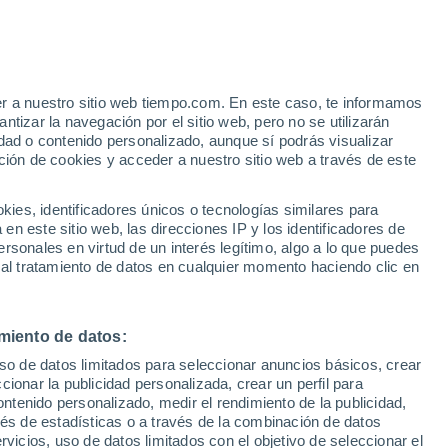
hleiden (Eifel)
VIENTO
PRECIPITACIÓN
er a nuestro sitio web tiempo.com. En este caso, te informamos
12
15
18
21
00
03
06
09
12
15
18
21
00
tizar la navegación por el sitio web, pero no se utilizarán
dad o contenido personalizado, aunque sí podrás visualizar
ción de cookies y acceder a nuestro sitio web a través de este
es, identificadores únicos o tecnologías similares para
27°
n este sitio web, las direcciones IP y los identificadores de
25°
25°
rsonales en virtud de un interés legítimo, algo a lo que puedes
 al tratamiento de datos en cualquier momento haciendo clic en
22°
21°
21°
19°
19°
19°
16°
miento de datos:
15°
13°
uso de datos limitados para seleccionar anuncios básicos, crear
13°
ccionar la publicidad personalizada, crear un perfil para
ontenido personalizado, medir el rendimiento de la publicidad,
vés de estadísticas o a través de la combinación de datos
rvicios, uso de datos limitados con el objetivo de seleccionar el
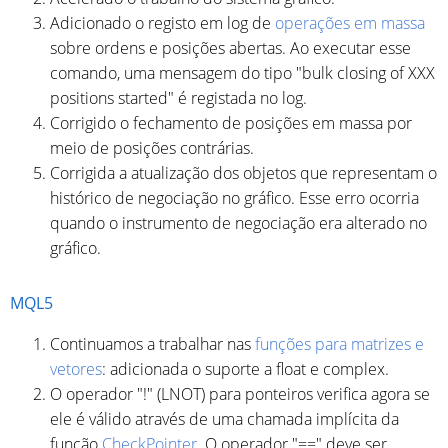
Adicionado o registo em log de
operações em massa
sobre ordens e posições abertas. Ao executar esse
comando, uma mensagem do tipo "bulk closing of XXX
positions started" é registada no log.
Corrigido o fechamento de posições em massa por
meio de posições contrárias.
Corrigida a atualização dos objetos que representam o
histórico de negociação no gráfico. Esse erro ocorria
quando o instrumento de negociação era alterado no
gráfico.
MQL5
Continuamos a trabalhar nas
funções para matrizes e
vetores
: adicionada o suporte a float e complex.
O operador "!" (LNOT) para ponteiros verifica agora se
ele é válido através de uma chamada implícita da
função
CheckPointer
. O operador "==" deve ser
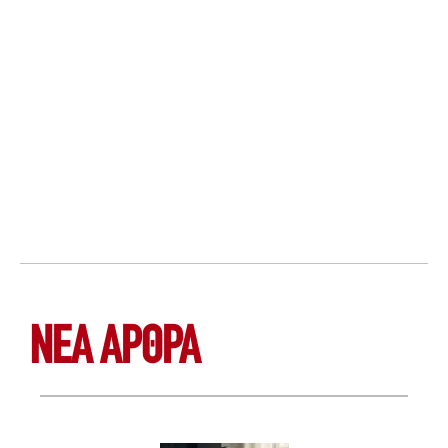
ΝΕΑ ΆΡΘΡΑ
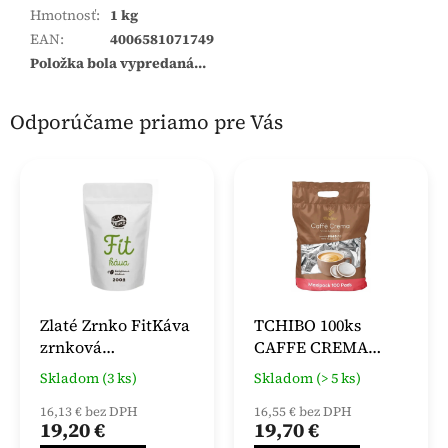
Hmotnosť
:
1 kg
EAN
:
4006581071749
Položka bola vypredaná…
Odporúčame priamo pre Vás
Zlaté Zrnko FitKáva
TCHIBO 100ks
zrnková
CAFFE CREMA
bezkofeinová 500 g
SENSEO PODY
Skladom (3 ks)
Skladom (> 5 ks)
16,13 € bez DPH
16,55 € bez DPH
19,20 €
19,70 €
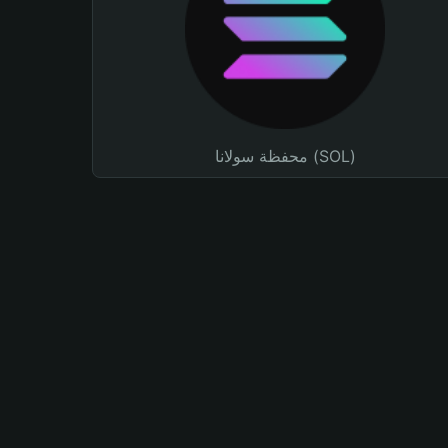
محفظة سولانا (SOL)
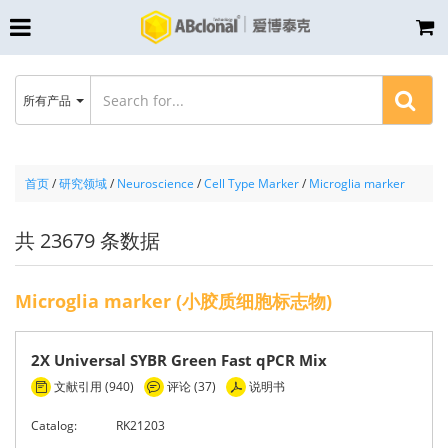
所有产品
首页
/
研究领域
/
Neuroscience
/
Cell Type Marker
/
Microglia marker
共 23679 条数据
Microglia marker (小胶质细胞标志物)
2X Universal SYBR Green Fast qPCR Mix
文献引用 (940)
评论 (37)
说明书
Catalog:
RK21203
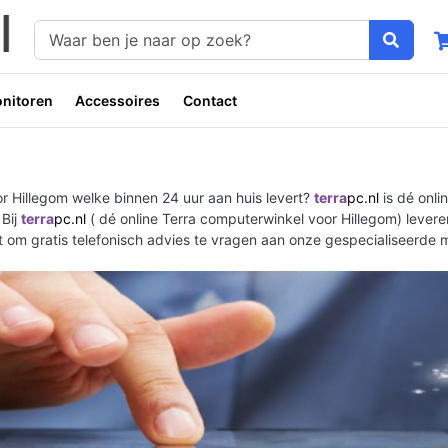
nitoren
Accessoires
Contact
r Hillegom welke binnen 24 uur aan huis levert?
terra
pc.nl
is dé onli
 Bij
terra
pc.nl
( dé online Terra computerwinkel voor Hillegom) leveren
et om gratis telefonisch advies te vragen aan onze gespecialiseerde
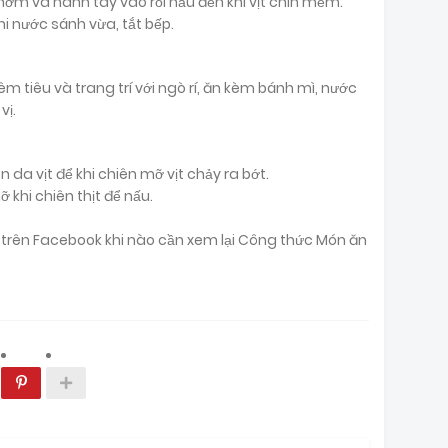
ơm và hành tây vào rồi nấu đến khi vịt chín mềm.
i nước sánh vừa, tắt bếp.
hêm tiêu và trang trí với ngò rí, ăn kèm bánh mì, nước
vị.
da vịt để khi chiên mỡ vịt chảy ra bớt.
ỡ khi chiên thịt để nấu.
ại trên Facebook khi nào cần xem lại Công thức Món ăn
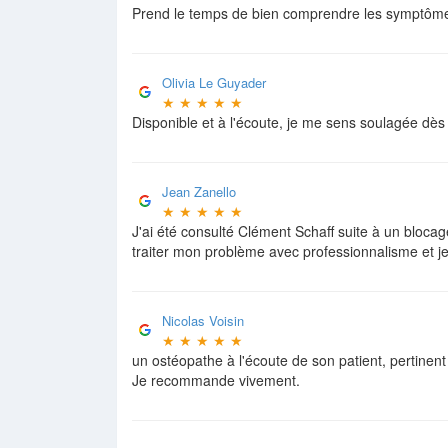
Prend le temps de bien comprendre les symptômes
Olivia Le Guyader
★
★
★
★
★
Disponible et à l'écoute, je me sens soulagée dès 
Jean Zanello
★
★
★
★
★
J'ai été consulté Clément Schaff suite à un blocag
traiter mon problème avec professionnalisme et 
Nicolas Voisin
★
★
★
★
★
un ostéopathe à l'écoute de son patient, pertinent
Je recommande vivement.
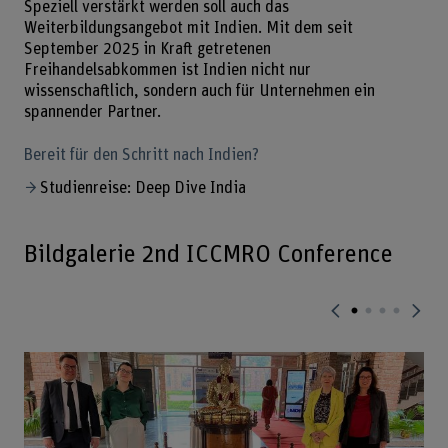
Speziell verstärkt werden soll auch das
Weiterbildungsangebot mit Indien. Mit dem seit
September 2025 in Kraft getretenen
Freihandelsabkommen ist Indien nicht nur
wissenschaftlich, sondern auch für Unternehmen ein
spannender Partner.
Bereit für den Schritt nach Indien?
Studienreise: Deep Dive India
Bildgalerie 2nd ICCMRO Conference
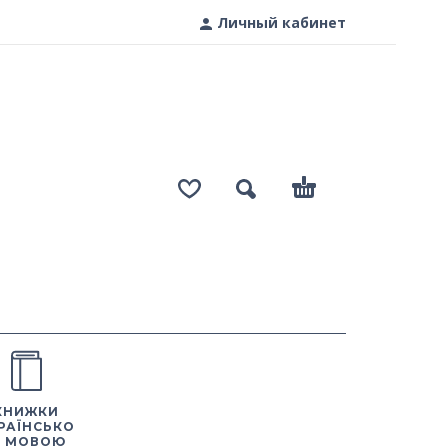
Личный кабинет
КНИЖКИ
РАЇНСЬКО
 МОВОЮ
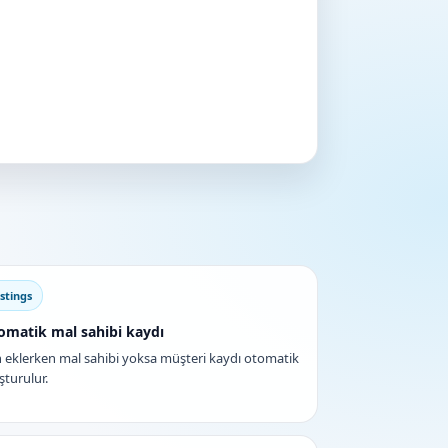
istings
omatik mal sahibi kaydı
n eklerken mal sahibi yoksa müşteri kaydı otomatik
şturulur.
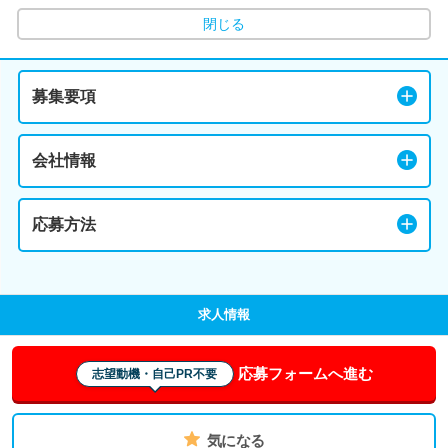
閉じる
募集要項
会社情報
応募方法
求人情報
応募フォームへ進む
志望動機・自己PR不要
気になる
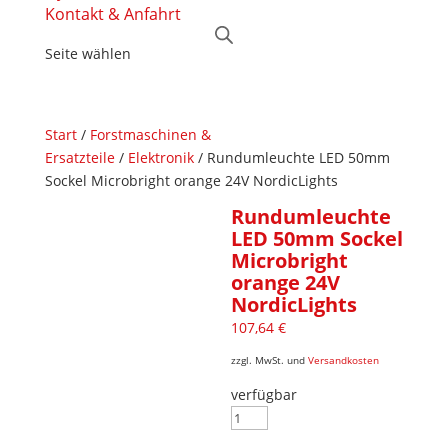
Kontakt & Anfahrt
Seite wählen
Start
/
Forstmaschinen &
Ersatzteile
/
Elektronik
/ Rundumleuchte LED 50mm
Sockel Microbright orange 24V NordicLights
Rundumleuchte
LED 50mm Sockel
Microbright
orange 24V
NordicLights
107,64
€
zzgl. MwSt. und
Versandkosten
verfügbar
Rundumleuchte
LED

---

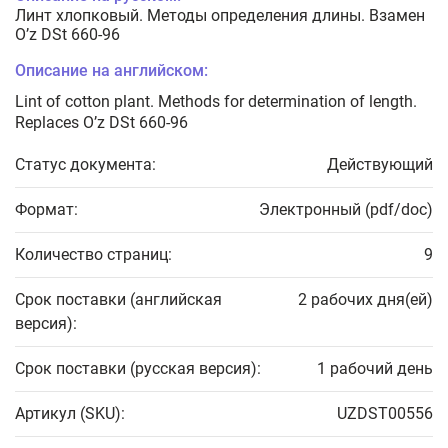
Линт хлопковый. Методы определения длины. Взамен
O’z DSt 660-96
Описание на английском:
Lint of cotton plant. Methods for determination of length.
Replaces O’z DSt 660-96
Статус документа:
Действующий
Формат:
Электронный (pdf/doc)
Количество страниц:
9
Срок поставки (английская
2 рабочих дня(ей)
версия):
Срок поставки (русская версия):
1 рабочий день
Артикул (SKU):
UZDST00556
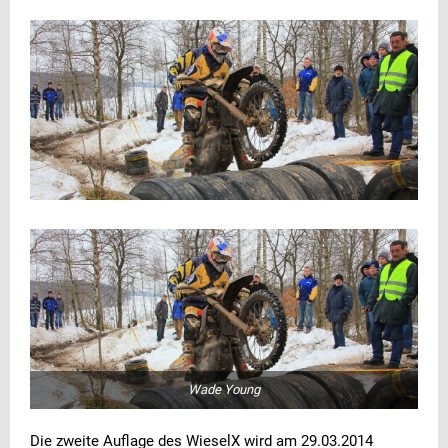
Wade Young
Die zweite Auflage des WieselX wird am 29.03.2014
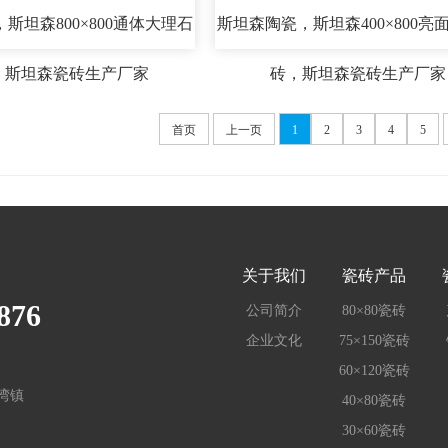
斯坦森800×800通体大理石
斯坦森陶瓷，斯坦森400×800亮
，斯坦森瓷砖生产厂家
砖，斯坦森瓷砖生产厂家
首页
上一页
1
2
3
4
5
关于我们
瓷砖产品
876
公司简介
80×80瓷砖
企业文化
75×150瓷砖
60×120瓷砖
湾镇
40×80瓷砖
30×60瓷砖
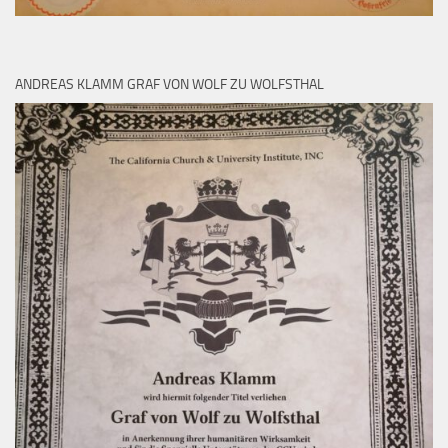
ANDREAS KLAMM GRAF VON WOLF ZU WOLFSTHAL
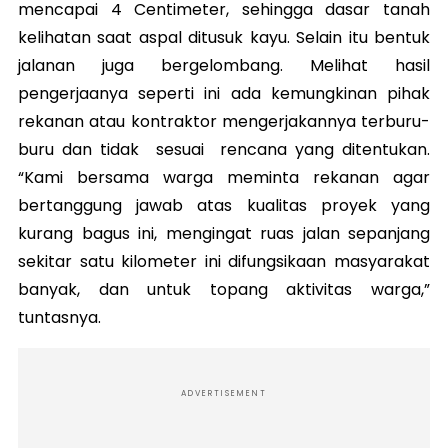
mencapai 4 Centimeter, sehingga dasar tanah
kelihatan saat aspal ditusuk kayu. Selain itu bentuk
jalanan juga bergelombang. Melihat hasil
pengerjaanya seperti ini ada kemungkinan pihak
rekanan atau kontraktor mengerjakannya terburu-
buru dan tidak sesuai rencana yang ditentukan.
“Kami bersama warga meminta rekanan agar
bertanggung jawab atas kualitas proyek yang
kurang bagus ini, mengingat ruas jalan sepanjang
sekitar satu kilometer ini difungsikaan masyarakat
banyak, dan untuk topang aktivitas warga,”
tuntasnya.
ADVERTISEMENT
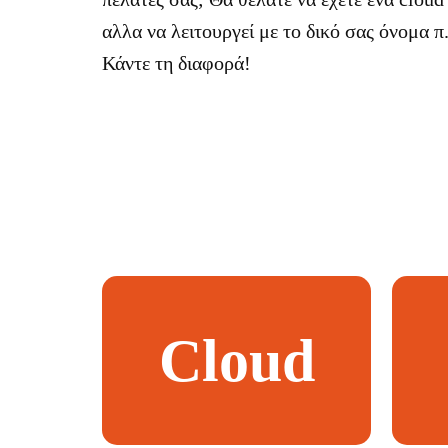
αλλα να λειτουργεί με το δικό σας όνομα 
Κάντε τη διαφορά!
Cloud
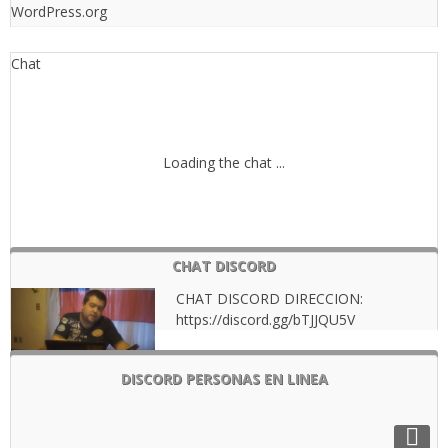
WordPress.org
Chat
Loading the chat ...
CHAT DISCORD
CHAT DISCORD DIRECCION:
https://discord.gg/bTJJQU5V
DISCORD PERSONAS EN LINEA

==

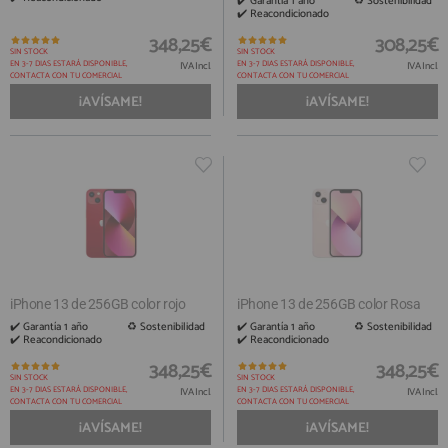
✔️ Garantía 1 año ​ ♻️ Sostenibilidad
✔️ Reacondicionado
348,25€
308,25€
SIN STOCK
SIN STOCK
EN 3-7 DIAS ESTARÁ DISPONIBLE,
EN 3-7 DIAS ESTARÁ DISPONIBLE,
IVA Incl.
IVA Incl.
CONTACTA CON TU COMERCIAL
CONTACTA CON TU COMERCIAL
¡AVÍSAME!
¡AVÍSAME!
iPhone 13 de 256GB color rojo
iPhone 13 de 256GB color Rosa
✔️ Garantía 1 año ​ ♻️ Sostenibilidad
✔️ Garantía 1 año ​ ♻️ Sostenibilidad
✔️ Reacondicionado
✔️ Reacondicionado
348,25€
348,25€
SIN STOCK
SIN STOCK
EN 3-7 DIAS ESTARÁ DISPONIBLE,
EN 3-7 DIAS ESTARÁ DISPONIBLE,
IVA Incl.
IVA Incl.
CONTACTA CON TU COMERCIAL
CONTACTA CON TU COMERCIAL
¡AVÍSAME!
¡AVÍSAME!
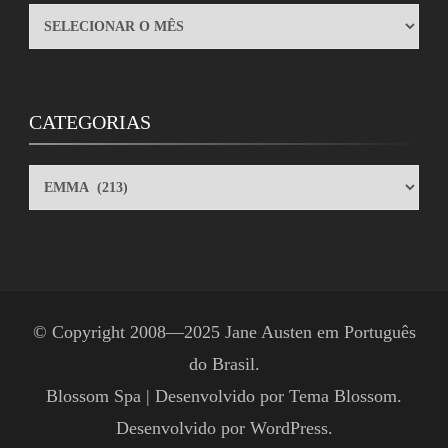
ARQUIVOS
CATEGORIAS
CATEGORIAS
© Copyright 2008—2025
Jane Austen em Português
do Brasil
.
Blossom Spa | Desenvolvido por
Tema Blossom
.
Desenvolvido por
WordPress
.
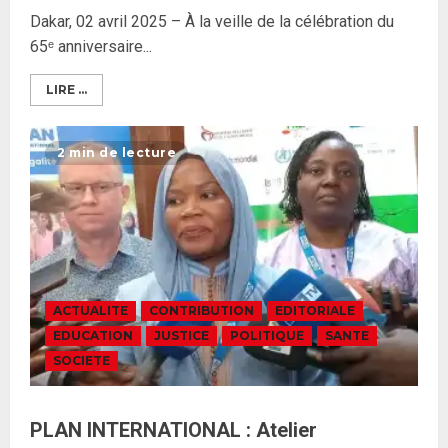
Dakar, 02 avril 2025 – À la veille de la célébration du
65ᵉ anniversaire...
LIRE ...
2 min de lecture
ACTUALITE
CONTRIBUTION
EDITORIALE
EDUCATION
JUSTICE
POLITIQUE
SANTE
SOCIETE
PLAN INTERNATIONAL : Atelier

- Exercise brief -
Please find each line in the entries above that contains the word "nước" and copy those lines out.

- Response to the exercise -
i nước sánh vừa, tắt bếp.
hêm tiêu và trang trí với ngò rí, ăn kèm bánh mì, nước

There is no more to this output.